[Data section]
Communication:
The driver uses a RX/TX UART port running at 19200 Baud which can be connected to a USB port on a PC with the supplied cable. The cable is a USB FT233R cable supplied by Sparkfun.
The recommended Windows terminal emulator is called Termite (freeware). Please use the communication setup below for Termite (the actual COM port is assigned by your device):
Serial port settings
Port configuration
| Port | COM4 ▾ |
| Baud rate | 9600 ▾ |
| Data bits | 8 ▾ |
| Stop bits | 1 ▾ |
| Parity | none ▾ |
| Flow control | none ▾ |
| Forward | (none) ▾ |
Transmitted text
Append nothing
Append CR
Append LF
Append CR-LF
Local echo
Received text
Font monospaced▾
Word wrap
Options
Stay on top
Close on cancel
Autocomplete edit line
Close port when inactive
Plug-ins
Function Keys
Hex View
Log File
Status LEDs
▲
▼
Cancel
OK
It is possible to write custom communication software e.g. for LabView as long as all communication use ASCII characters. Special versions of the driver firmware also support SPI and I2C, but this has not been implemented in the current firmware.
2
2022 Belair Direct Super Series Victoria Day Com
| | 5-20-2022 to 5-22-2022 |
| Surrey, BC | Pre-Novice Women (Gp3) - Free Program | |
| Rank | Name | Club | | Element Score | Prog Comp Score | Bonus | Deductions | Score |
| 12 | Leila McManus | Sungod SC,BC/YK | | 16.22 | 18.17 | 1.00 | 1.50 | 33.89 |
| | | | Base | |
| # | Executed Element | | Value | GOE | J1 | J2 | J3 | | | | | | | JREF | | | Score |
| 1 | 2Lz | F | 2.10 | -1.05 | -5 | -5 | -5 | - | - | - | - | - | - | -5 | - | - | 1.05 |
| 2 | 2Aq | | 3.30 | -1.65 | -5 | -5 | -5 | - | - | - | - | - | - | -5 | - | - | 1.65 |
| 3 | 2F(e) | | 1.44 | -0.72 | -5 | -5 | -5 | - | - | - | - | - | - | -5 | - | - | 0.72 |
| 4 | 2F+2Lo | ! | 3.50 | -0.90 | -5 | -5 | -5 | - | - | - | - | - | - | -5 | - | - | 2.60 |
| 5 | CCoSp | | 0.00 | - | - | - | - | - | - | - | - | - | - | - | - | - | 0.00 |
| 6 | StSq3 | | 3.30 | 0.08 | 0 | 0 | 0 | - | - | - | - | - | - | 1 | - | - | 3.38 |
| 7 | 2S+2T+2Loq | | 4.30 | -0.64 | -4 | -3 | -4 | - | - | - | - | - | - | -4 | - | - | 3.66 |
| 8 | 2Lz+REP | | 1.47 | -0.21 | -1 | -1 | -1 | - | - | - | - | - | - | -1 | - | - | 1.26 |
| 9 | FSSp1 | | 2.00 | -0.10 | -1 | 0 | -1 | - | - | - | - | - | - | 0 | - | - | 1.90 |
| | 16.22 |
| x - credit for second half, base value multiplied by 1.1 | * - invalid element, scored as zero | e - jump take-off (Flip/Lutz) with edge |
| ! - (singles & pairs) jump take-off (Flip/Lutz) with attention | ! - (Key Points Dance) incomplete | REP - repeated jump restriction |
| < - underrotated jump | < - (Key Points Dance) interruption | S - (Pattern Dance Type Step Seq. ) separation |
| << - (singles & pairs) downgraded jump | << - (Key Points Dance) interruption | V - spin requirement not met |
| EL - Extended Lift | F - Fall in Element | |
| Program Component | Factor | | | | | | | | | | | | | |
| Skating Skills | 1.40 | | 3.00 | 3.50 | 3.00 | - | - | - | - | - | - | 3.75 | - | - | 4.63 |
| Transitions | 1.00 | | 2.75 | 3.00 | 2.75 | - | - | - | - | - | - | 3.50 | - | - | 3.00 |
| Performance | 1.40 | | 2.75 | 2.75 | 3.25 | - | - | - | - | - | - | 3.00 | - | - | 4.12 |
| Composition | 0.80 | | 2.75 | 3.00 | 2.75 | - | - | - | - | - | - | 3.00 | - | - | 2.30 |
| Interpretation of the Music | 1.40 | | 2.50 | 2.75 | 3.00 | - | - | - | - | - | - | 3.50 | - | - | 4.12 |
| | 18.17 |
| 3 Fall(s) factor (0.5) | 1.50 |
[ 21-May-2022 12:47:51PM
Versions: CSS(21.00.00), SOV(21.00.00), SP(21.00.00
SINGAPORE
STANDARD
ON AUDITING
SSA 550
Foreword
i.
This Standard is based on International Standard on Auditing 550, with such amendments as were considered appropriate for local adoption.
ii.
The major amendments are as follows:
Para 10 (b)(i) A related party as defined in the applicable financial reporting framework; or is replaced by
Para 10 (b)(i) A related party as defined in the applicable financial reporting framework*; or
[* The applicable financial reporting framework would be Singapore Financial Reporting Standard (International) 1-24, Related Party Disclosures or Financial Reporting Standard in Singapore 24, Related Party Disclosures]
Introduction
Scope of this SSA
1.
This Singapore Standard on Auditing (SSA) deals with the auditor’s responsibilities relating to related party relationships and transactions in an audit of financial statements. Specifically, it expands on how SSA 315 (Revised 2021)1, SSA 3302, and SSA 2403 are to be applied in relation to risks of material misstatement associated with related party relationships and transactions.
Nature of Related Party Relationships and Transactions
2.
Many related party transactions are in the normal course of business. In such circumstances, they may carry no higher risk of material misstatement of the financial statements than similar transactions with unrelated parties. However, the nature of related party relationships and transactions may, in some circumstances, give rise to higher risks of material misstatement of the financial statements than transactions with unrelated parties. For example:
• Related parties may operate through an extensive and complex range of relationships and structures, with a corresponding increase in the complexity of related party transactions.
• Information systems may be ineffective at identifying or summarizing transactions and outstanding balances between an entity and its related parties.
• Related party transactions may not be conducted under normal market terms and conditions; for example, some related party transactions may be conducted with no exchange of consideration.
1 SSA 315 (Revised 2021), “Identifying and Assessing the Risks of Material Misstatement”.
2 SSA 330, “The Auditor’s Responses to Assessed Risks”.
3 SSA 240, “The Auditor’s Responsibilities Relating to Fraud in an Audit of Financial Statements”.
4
[/Data section]
### What the exercise asks
Return word for word the lines above from the line with "Program | |" to the line with "1.44 | -0.72", including both and leaving out all others.

### Output below
| Surrey, BC | Pre-Novice Women (Gp3) - Free Program | |
| Rank | Name | Club | | Element Score | Prog Comp Score | Bonus | Deductions | Score |
| 12 | Leila McManus | Sungod SC,BC/YK | | 16.22 | 18.17 | 1.00 | 1.50 | 33.89 |
| | | | Base | |
| # | Executed Element | | Value | GOE | J1 | J2 | J3 | | | | | | | JREF | | | Score |
| 1 | 2Lz | F | 2.10 | -1.05 | -5 | -5 | -5 | - | - | - | - | - | - | -5 | - | - | 1.05 |
| 2 | 2Aq | | 3.30 | -1.65 | -5 | -5 | -5 | - | - | - | - | - | - | -5 | - | - | 1.65 |
| 3 | 2F(e) | | 1.44 | -0.72 | -5 | -5 | -5 | - | - | - | - | - | - | -5 | - | - | 0.72 |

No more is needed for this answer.